Autumn melting could be a warning sign

WINDS OF CHANGE A satellite image from March 2016 shows the blue streaks of unseasonably late snowmelt on the Larsen C ice shelf that was caused by warm winds cascading down mountain slopes on the Antarctic Peninsula.

Turquoise pools of snowmelt on the Antarctic Peninsula, including on the Larsen C ice shelf, have recently been forming months after the continent’s peak summer melt. Bursts of warm, dry wind cascading over mountains that run along the peninsula are largely to blame, researchers report April 11 in Geophysical Research Letters. In this March 2016 satellite image, meltwater on part of Larsen C can be seen at the foothills of these mountains, just one case of this type of wind-induced melting.
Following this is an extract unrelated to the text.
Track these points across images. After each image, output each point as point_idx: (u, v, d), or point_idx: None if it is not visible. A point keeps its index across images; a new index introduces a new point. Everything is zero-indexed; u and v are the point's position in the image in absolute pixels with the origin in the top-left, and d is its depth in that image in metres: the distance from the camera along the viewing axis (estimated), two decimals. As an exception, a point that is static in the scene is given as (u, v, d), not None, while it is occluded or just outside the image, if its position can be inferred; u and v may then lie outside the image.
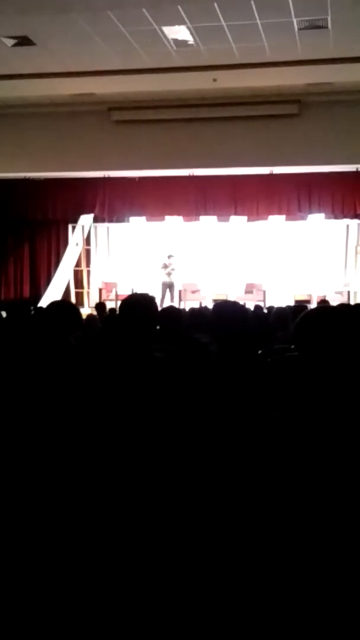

Eastward-flowing winds sweeping across the Antarctic Peninsula sometimes pick up enough speed to surmount its mountain peaks. As the air rises and chills, its moisture condenses and, in the process, reheats the air. So when the now-dry air comes coursing down the leeway mountainside, it can be a balmy 20° Celsius.

Researchers “have told me they’ve been in a T-shirt” while standing in these winds, says cryospheric scientist Tri Datta of NASA Goddard Space Flight Center in Greenbelt, Md.